Ernesto jaló a Liliana y se marchó.
Yo me quedé apoyada en el marco, sin aire. El celular vibró: mensaje de ella.
“Gané.”
“Prepárate, voy a quitarte todo, pieza por pieza.”
Apagué la pantalla y entré en la vieja casa.
Se habían llevado todos los muebles. El piso, golpeado y disparejo. En la esquina del balcón descansaban varios botes de pintura para paredes, sin abrir: el rosa que le encanta a Liliana.
Vacío. No quedaba nada.
Mi rincón favorito, el ventanal con banca de mi dormitorio, estaba hecho añicos; mi mantel floreado preferido, tirado entre la basura; y las cortinas que Ernesto y yo elegimos con tanto cuidado yacían solas en el contenedor de la planta baja.
A nadie le importaba.
Di vueltas por la habitación, una y otra vez, hasta aceptar la realidad. Desde la puerta le lancé una última mirada a lo que alguna vez fue mi casa y me fui sin mirar atrás.
Me detuve en la puerta, lo miré por última vez y no volví la vista atrás.

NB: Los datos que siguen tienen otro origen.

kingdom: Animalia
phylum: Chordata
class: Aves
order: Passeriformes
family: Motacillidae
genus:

De regreso en la mansión recordé la amenaza de Liliana.
Llamé a la empresa de reventa y, sin pensarlo dos veces, me deshice de cada mueble al que ella hubiera puesto el ojo.
Era mi recta final; no permitiría que nada me contaminara.
Cuando los camiones se fueron ya era de madrugada.
Empapada en sudor, me tumbé sobre la alfombra y sentí una ligereza desconocida.
Las hojas del calendario se adelgazaban día a día y mi mente, paradójicamente, se serenaba.
A medida que aumentaban los analgésicos, disminuían los momentos de lucidez… hasta que, inesperadamente, desperté una mañana llena de energía.
Mandé llamar al mensajero y le entregué dos sobres.
El primero, para Sofía: instrucciones póstumas y el inventario completo de mis bienes.
El segundo, para Ernesto: un convenio de divorcio ya firmado por mí.
Ni muerta pensaba seguir atada a él; no hacía falta discusión: sabía que estamparía su rúbrica sin pestañear.
Con todo resuelto, me senté en el jardín a tomar el sol. El cielo lucía tan limpio que me animó a ponerme un poco de labial.
Buscando la barra en el tocador tropecé con un cuaderno polvoso: mi viejo diario.
Lo abrí. Ahí estaba nuestra historia: el flechazo adolescente, su tímida declaración, la universidad color de miel, los días de emprendimiento, la expansión de la empresa… páginas y páginas llenas de letra apretada.
Pero, al avanzar, las entradas se hacían breves, hasta que la última rezaba: “Hoy tampoco volvió”. La fecha era de varios años atrás. Desde entonces dejé de escribir… y de esperar.
Me senté al escritorio, dudé un instante y volví a empuñar la pluma.
Cuando terminé, el atardecer pintaba el cuarto de naranja.
El vientre volvió a protestar; tragué mis pastillas con la habilidad de la costumbre y me recosté en la alfombra.
El dolor cedió y empecé a flotar. Entre sombras vi aparecer al Ernesto de dieciocho: corría hacia mí bajo una nevada densa, la nariz roja, la sonrisa tan brillante como entonces.
Extendió la mano; sus ojos resplandecían.
Sonreí, posé mi palma sobre la suya y eché a correr con él, perdiéndonos juntos en la blancura infinita.